🤖 AI Summary
This work addresses the opacity of semantic representations in existing vision-language models and the limitations of conventional sparse autoencoders, which rely on overcomplete expansions that distort geometric structure and introduce redundancy. The authors propose CEDAR, a novel method that—without altering the original embedding dimension—transforms pretrained embeddings into axis-aligned, disentangled representations through an invertible linear transformation, an adaptive rotation mechanism, and a top-k sparsity bottleneck.

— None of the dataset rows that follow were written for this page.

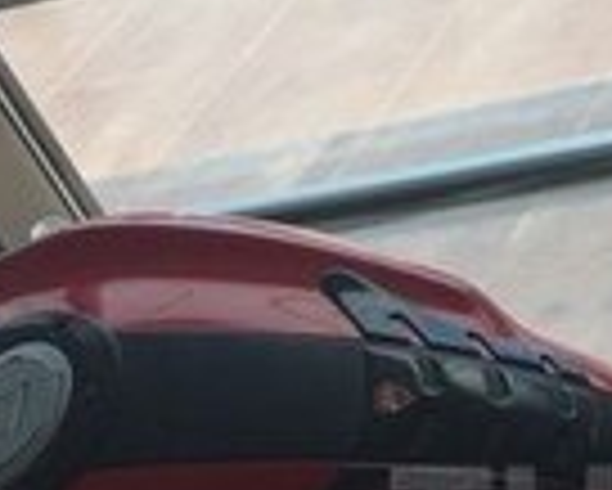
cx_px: 850
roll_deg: +24.7
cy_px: 533
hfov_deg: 13.4
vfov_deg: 11.1
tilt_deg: -34.0
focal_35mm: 137
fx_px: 2483
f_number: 2.2
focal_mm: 4.15
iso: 32
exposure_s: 1/573
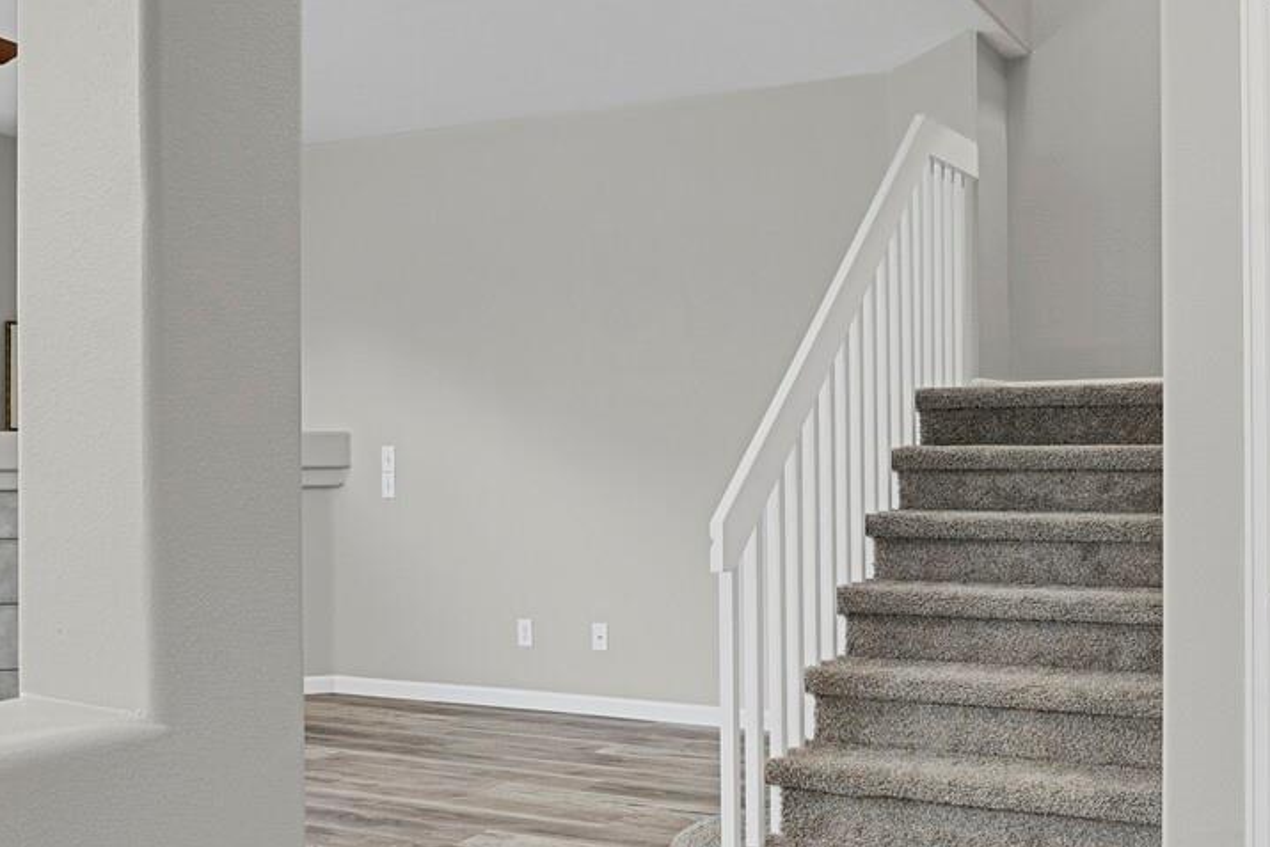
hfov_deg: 50.3
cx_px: 779
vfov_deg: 35.1
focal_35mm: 38
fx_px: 1341
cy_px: 431
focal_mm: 17
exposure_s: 1.3
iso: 250
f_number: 8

By avoiding overcompleteness, CEDAR effectively uncovers the compositional structure of embeddings, enabling high-quality concept alignment and natural language decoding in models such as CLIP and BLIP. Experiments demonstrate that CEDAR achieves an excellent trade-off between reconstruction fidelity and sparsity, yielding interpretations that are not only more human-readable but also highly consistent with human cognition.
📝 Abstract
Vision-language models learn powerful multimodal embeddings, yet their internal semantics remain opaque. While sparse autoencoders (SAEs) can extract interpretable features, they rely on expanding the representation dimension, which compromises the original geometry and introduces redundancy. We introduce CEDAR (Conceptual Embedding Disentanglement via Adaptive Rotation), a post-hoc method that reveals the compositional structure of pretrained embeddings without increasing dimensionality. By learning an invertible transformation with a top-$k$ sparsity bottleneck, CEDAR concentrates semantic information into axis-aligned disentangled coordinates. In CLIP-like architecture, individual coordinates can be interpreted with textual concepts, while for generative models such as BLIP, they can be decoded into natural language descriptions. Experiments demonstrate that CEDAR achieves a competitive reconstruction-sparsity trade-off while producing explanations that are more interpretable and better aligned with human perception. Our results suggest that the apparent entanglement in vision-language representations can be resolved through a suitable change of basis, eliminating the need for overcomplete expansions.